§ **TASKS FOR THIS EXERCISE**
a) Give every figure or proportion in the passage on absorbing carbon, and what each one refers to.
b) According to the passage on absorbing carbon, what has destroyed 80 percent of the mature lodgepole pine forests in British Columbia?
c) Carry on the passage on absorbing carbon from its last sentence.

§ **PAGE EXTRACT**

────────────────────────────────────────

So let’s look at the first line of attack, Plan B1: absorbing carbon. Vegetation lives and dies, and while it’s growing, and during the day, it soaks up a lot of carbon—but it also gives up a lot when it dies. The net effect, however, has been a good one for the climate. Trees are excellent for this job, but global reforestation is unlikely to be effective in the short term, because current deforestation is so extensive and prevalent. Deforestation now accounts for some 11 percent of global emissions, a trend that would first have to be reversed. Underscoring the difficulty is that warming has allowed insect populations to extend their ranges and seasons into boreal forests. In British Columbia, for example, 80 percent of the mature lodgepole pine forests have been destroyed by the mountain pine beetle. Those forests are now carbon sources, not carbon sinks.
Sequestration underground is another way to soak up carbon, and it might handle up to half of human-produced CO2, namely that emitted from large industrial sources. Attacking the problem there is advantageous, because CO2 is some several hundred times more concentrated out of a power plant smokestack than in the atmosphere.

────────────────────────────────────────

Page images and extracted text

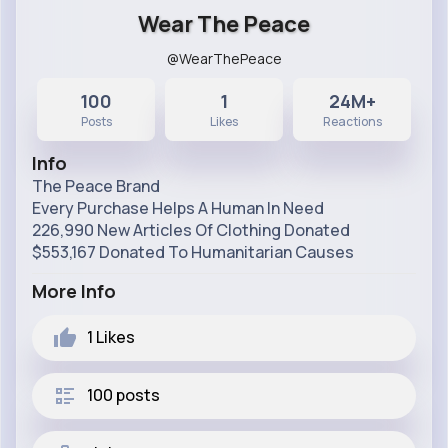
Wear The Peace
@WearThePeace
100
1
24M+
Posts
Likes
Reactions
Info
The Peace Brand
Every Purchase Helps A Human In Need
226,990 New Articles Of Clothing Donated
$553,167 Donated To Humanitarian Causes
More Info
1
Likes
100 posts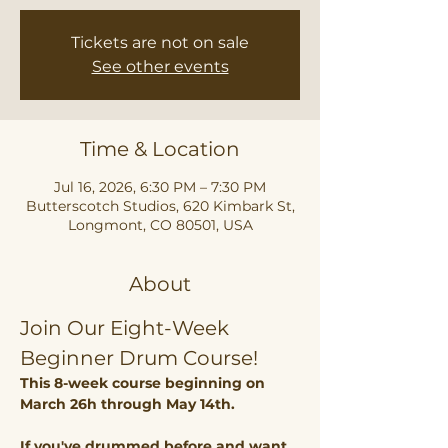
Tickets are not on sale
See other events
Time & Location
Jul 16, 2026, 6:30 PM – 7:30 PM
Butterscotch Studios, 620 Kimbark St,
Longmont, CO 80501, USA
About
Join Our Eight-Week 
Beginner Drum Course!
This 8-week course beginning on 
March 26h through May 14th. 
If you've drummed before and want 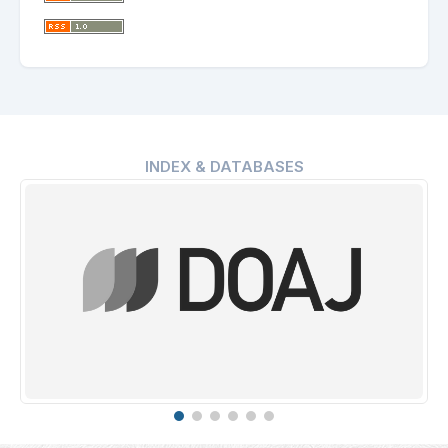
INDEX & DATABASES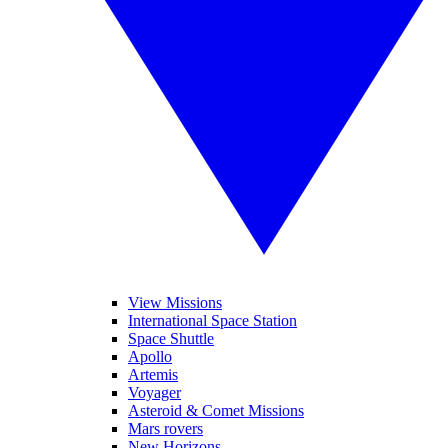
View Missions
International Space Station
Space Shuttle
Apollo
Artemis
Voyager
Asteroid & Comet Missions
Mars rovers
New Horizons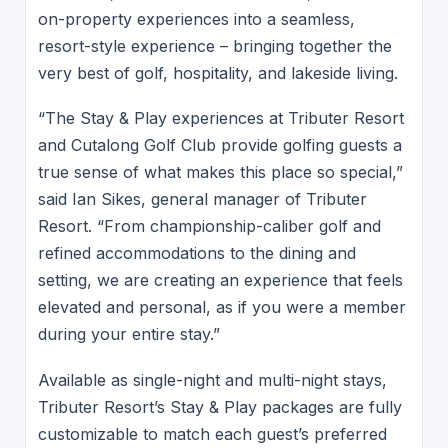
on-property experiences into a seamless,
resort-style experience – bringing together the
very best of golf, hospitality, and lakeside living.
“The Stay & Play experiences at Tributer Resort
and Cutalong Golf Club provide golfing guests a
true sense of what makes this place so special,”
said Ian Sikes, general manager of Tributer
Resort. “From championship-caliber golf and
refined accommodations to the dining and
setting, we are creating an experience that feels
elevated and personal, as if you were a member
during your entire stay.”
Available as single-night and multi-night stays,
Tributer Resort’s Stay & Play packages are fully
customizable to match each guest’s preferred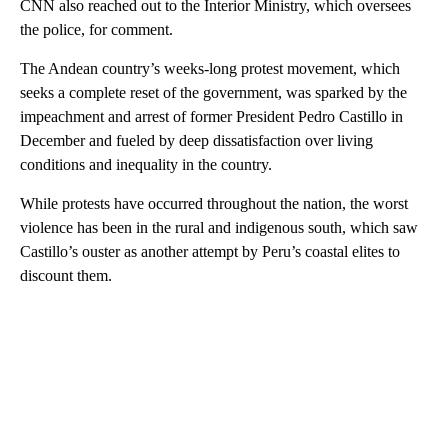
CNN also reached out to the Interior Ministry, which oversees
the police, for comment.
The Andean country’s weeks-long protest movement, which
seeks a complete reset of the government, was sparked by the
impeachment and arrest of former President Pedro Castillo in
December and fueled by deep dissatisfaction over living
conditions and inequality in the country.
While protests have occurred throughout the nation, the worst
violence has been in the rural and indigenous south, which saw
Castillo’s ouster as another attempt by Peru’s coastal elites to
discount them.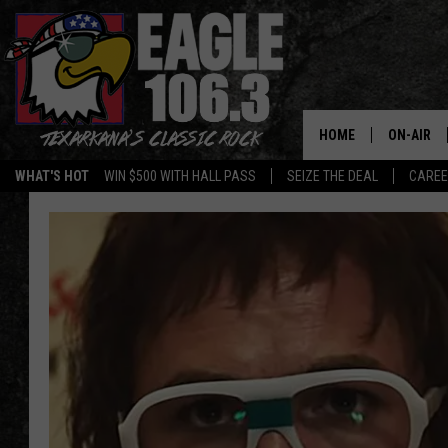
HOME
ON-AIR
WHAT'S HOT
WIN $500 WITH HALL PASS
SEIZE THE DEAL
CARE
ALL DJS
SCHEDUL
WALTON 
LISA LIN
DOC HOLL
ULTIMATE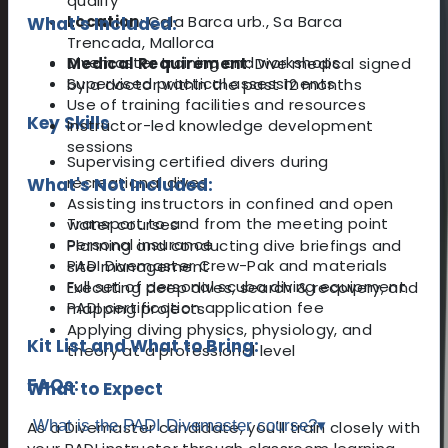
qualify
Location
: Cala Barca urb., Sa Barca
What's Included:
Trencada, Mallorca
Divemaster training and workshops
Medical Requirement
: Dive medical signed
Supervised practical assessments
by a doctor within the past 12 months
Use of training facilities and resources
Key Skills
Instructor-led knowledge development
sessions
Supervising certified divers during
recreational dives
What's Not Included:
Assisting instructors in confined and open
Transport to and from the meeting point
water courses
Personal insurance
Planning and conducting dive briefings and
PADI Divemaster Crew-Pak and materials
site management
Full set of personal scuba diving equipment
Executing deep dives, search & recovery, and
PADI certification application fee
mapping projects
Applying diving physics, physiology, and
Kit List and What to Bring:
theory at a professional level
FAQs:
What to Expect
What is the PADI Divemaster course?
▾
As a Divemaster candidate, you'll train closely with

────────────────────────────────────────

§ **ANSWERS TO THIS EXERCISE**
a)
- 11 percent: the share of global emissions now due to deforestation
- 80 percent: the share of British Columbia's mature lodgepole pine forests destroyed by the mountain pine beetle
- Up to half: the share of human-produced CO2 that underground sequestration might handle, namely CO2 from large industrial sources
- Several hundred times: how much more concentrated CO2 is in a power plant smokestack than in the atmosphere

b) The mountain pine beetle.

c)
Pilot plants have been built to test the viability of carbon capture and storage (CCS), but they’ve had a mixed record, and no full-scale power plant with CCS is yet in operation. Sequestration uses energy, it’s expensive, and it can be risky. The extra energy needed to run the process either reduces power output significantly—perhaps by a third—or requires its own separate source, creating more emissions and increasing power bills. CO2 can be and has been pushed back down oil or other wells, but coal-fired plants aren’t always located in the best places for that. The endeavors have been relatively accident-free so far, but because of the pressures needed, the potential for leaks is always present. In its present form of maturity, CCS is unlikely to contribute significantly to mitigating global warming.
That leaves the oceans, which already do most of the work in absorbing carbon out of the atmosphere. They cover three-quarters of the Earth’s surface and work 24/7, not just in daylight hours as with reforestation. The challenge is that the top layers of the ocean are already have a full charge of CO2, so how can we change that?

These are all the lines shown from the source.